School: It was a busy term, and I ended the year feeling drained, as usual for the time of year. The school continues to support various efforts in Tohoku and I feel very proud that we are sticking with them. As I mentioned before, ANA has a slogan it put on some things after March 11th; Forward together as one Japan (心をひとつに、がんばろうニッポン). The people working on the ANA counters at Heathrow were all wearing badges with it, and when I told one of them I liked it she gave me a sheet of stickers, so I can tell you that it is also (in French) Tous ensemble avec le Japon and (in German) Gemeinsam vorwärts Japan. When I think about school and the events of March 11th I think of these things:

* One of my colleagues, at the end of that first week, saying, ‘I think we’re going to be OK’ and the feeling of relief I had when I heard her say it.

* The retired Bishop of Tokyo, who is also the Chair of our Board of Governors, saying how proud he was of how the staff coped and took care of all the students stranded at school that night.

* Hearing all the mobile phone alarms go off one afternoon warning of an impending earthquake, and looking over to one of the 1st year classrooms and seeing them all shoot under their desks. Alarm over, they all came up again and carried on studying.  The new normal.

* Reading all the 4th and 5th year essays written over the summer and feeling again how many people were directly affected because of relatives in Tohoku.

* Feeling very grateful to the British embassy for doing such a fantastic, calm job. Not being a monarchist I sometimes feel at a bit of a loss when other people come over all excitable and patriotic about weddings, jubilees etc. but this was one time when I felt like waving a flag and being Very Proud To Be British.

So, that was 2011.

May I just say, 2011, you were quite a year, and I shall not be sorry to see the back of you, but at the same time, I feel blessed and privileged to have learnt so much and seen so many inspirational things. I have seen people really pull together, stay calm, just put one foot in front of the other and, as ANA have put it, move forward together. That’s quite something. In an age of such digital connection, to just be there for someone, to be part of something is a powerful feeling. As I wrote before, the Japanese concept of 一期一会, ichi-go ichi-e (this is the moment), and the quote from Howards End, ‘Only connect‘ resonate with me. I have always loved the Howards End quote, but it was so real for me this year.

2011 has been a learning experience. It’s also been stressful. Not only the earthquake and the tsunami then the Fukushima situation, but also Dad’s death. On top of that, a doctor convinced me to try a new anti-migraine medicine this year and it had horrible side effects and even though I no longer take it it has left me with more migraines than ever. Bother. At school there have been stresses too.

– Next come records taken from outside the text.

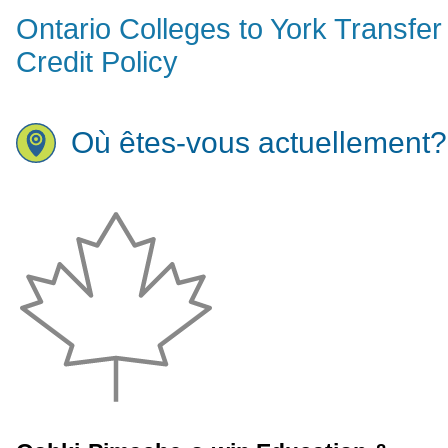
Ontario Colleges to York Transfer
Credit Policy
Où êtes-vous actuellement?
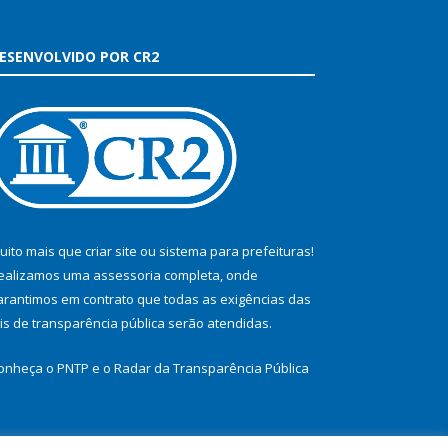
ESENVOLVIDO POR CR2
uito mais que
criar site
ou
sistema para prefeituras
!
ealizamos uma
assessoria
completa, onde
arantimos em contrato que todas as exigências das
eis de transparência pública
serão atendidas.
onheça o
PNTP
e o
Radar da Transparência Pública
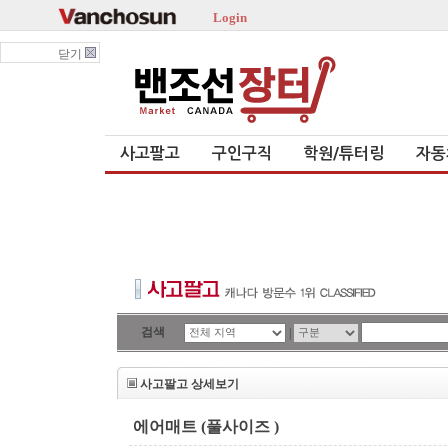
Login
닫기
사고팔고
구인구직
학원/튜터링
자동
검색
|
사고팔고 상세보기
에어매트 (풀사이즈 )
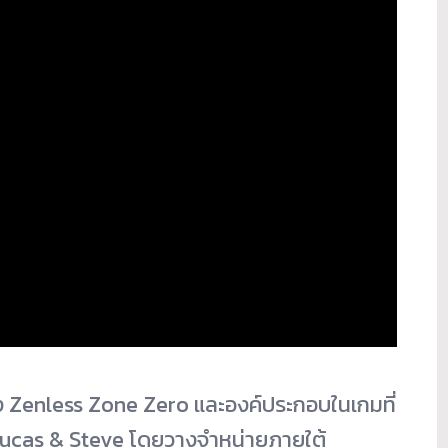
์ของ Zenless Zone Zero และองค์ประกอบในเกมที่
ีเจ Lucas & Steve โดยวางจำหน่ายภายใต้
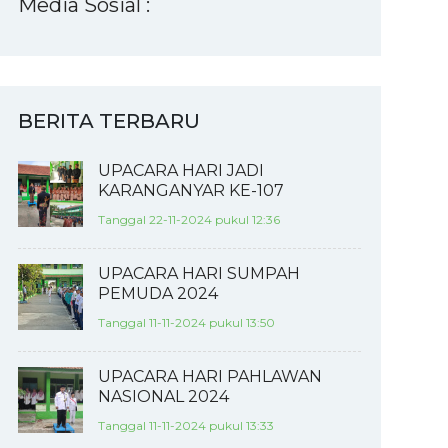
Media Sosial :
BERITA TERBARU
UPACARA HARI JADI
KARANGANYAR KE-107
Tanggal 22-11-2024 pukul 12:36
UPACARA HARI SUMPAH
PEMUDA 2024
Tanggal 11-11-2024 pukul 13:50
UPACARA HARI PAHLAWAN
NASIONAL 2024
Tanggal 11-11-2024 pukul 13:33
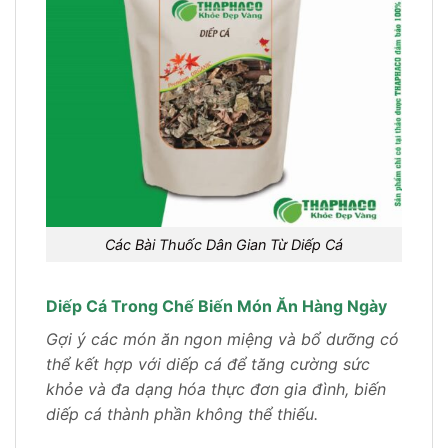
Các Bài Thuốc Dân Gian Từ Diếp Cá
Diếp Cá Trong Chế Biến Món Ăn Hàng Ngày
Gợi ý các món ăn ngon miệng và bổ dưỡng có
thể kết hợp với diếp cá để tăng cường sức
khỏe và đa dạng hóa thực đơn gia đình, biến
diếp cá thành phần không thể thiếu.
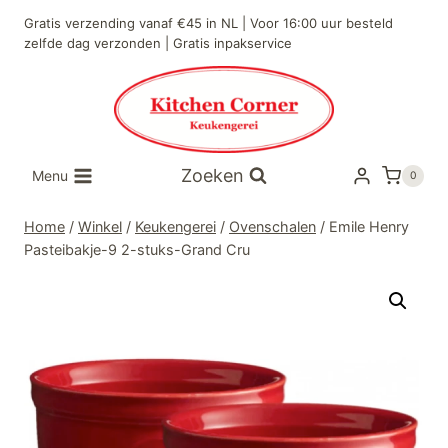
Doorgaan
Gratis verzending vanaf €45 in NL | Voor 16:00 uur besteld
naar
zelfde dag verzonden | Gratis inpakservice
inhoud
Zoeken
Menu
0
Home
/
Winkel
/
Keukengerei
/
Ovenschalen
/
Emile Henry
Pasteibakje-9 2-stuks-Grand Cru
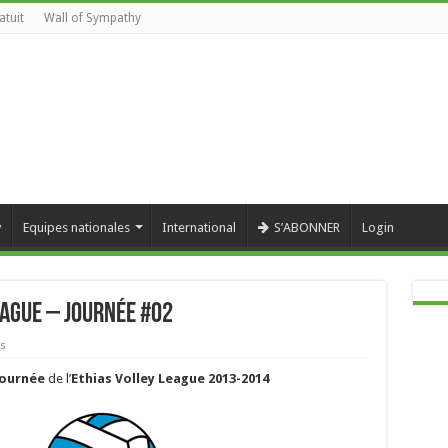
atuit
Wall of Sympathy
y
Equipes nationales
International
S’ABONNER
Login
eague – Journée #02
ws
journée
de l’
Ethias Volley League 2013-2014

But – and here is another big BUT.

BUT my triumph is this; I was me through it all. In the week after March 11th I could feel the tension in my body like I have never felt it before, but I was still me. The tension in the air around Tokyo, on the trains, in the shops, was like electricity, but I was still me. There was no evil twin, no Munch-like Scream version of me who came out and ran around.  I was me.

And so to 2012. I have high hopes for you, 2012. We all got through 2011 so we must be stronger. There’s lots going on at school that is very positive; a link with a school in the UK, a new colleague (and goodbye to a less-than-positive one). I have some friends back; 2011 started without them and my life is richer for having them back now (you know who you are).

I wish you all a positive, healthy, joyful and blessed 2012. I will end with an adaptation of what they used to say at the beginning of That Was The Week That Was, a programme I never saw, but that Dad quoted to me once when I was first living in Asia, I don’t remember if I was in China or Japan, but I remember him writing this:

‘That was the week that was, it’s over, let it go.’ So it feels right to end this long e-mail with this:

That was the year that was, it’s over, let it go.